An important aspect of this article, albeit not its primary intent, was the duration of tube placement. In this group of approximately 80% neurologically impaired and genetically abnormal children, the median placement time was 10.2 years, with a 65% retention rate at 5 years. Whether these results apply to children without neurologic or genetic abnormalities remains to be determined, but the results do represent a starting point for a discussion about length of PEG tube need.

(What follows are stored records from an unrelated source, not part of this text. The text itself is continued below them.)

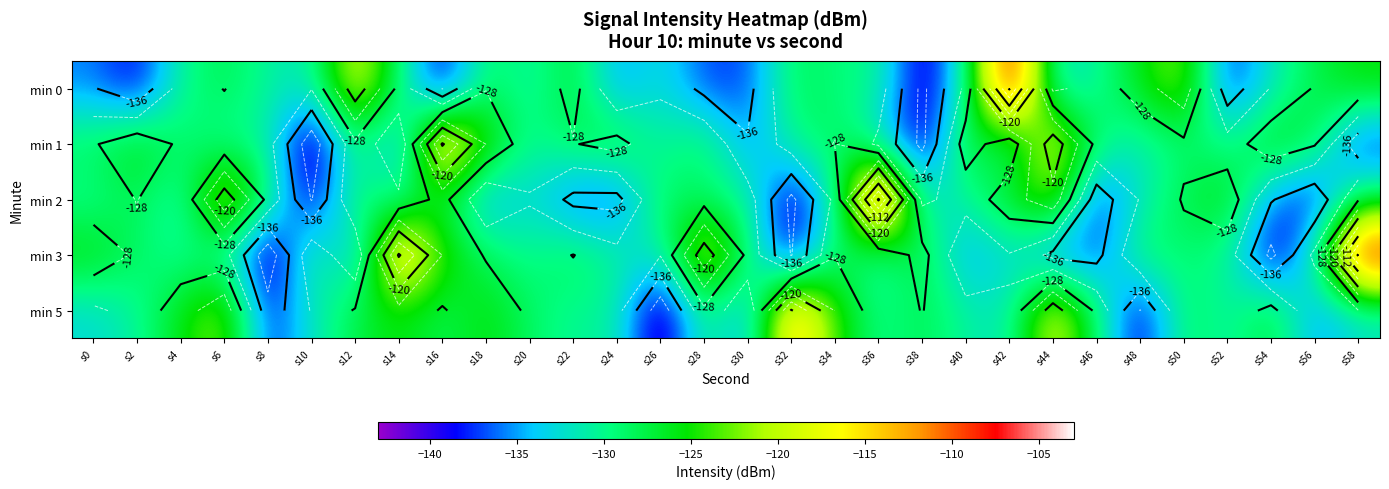

The min 5 series shows -193.2 at s30. True or false?

False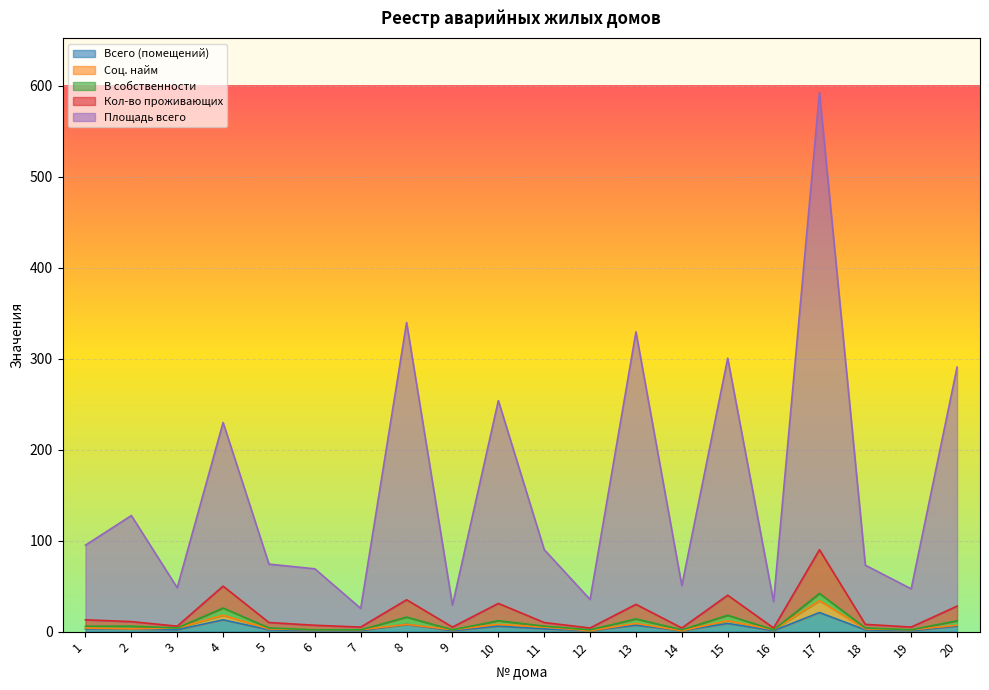

Which series has the largest total across all categories?

Площадь всего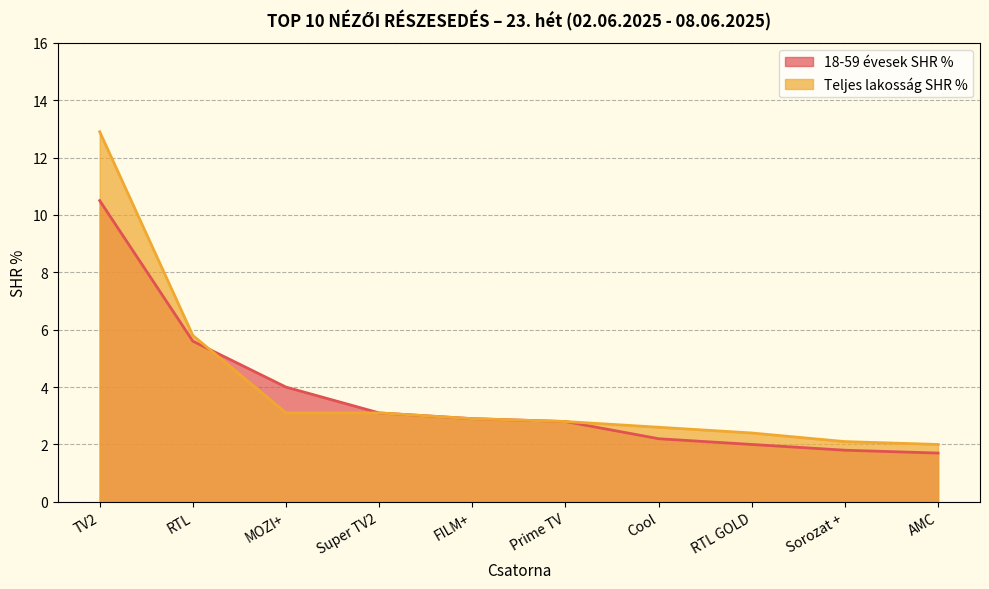

The value of Teljes lakosság SHR % at Sorozat + is 2.1. True or false?

True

In summary, McSweeney et al offer important observations on long-term complications of PEG placement in a select group of children and adolescents. The results should be interpreted with caution, given the single-center design, restrictive operational definition of complications, and patient population studied. As the authors suggest, further analysis of the cost of tube placement in various ways, tube retention by patient population, and evaluation of specific complications may further improve the quality of information available to guide decisions regarding the placement of PEGs.

Decisions surrounding enteral nutrition for a child can be emotional for parents. Clinicians need reliable, unbiased evidence to present to families if they are to achieve the goal of shared decision making. This article brings important information to the field regarding such goals, but more research is needed. A national consensus on outcomes of PEG procedures and other types of gastrostomy tube insertions would further assist physicians and parents in making informed decisions.